First, read Fuguitt and Wilcox, pages 181-183. Then, from the Stock and Watson text Web site find a data file CAschooldistricts that contains data on school districts for 420 districts in California. A detailed description is given in CAschool_Description, also available on the Web site. One of the variables is the student-teacher ration, str. In this exercise you will investigate how the student teacher ratio is related to the district's average test scores.
a. Imagine you constructed a scatterplot of test scores (testscr) on the student-teacher ratio (str). Explain in one sentence how the method of ordinary least squares (OLS) would fit a line to these points.
b. Run a regression of test scores (testscr) on the district's student-teacher ratio (str). What is the estimated intercept? What is the sign and magnitude of the estimated slope coefficient?
c. What is the standard error of the estimate? Provide an intuitive explanation for what the standard error of the estimate tells us.
d. Calculate the residuals for this regression. Then, construct a scatterplot of these residuals on the student-teacher ratio (str). Note: this type of scatterplot is also referred to as a residual plot. Does there appear to be a relationship between the residuals and the str variable, and if so does it suggest there is heteroskedasticity?

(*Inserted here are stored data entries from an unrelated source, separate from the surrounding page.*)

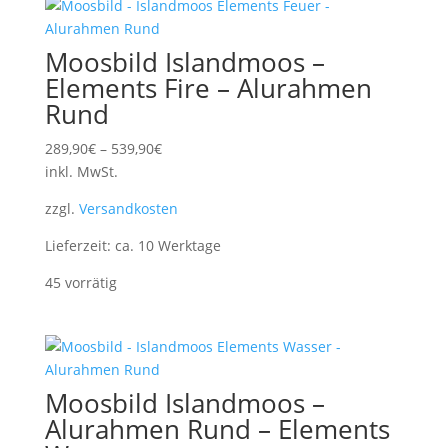
Moosbild Islandmoos –
Elements Fire – Alurahmen
Rund
289,90
€
–
539,90
€
inkl. MwSt.
zzgl.
Versandkosten
Lieferzeit:
ca. 10 Werktage
45 vorrätig
Moosbild Islandmoos –
Alurahmen Rund – Elements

e. Is the estimated regression slope coefficient statistically significant? That is, can you reject the null hypothesis H0: Beta1=0 versus a two-sided alternative at the 5% significance level? What is the 95% confidence interval associated with the estimated coefficient?
f. Does str explain a large fraction of the variance in test scores across school districts? How can one answer this question if they know the coefficient of multiple determination?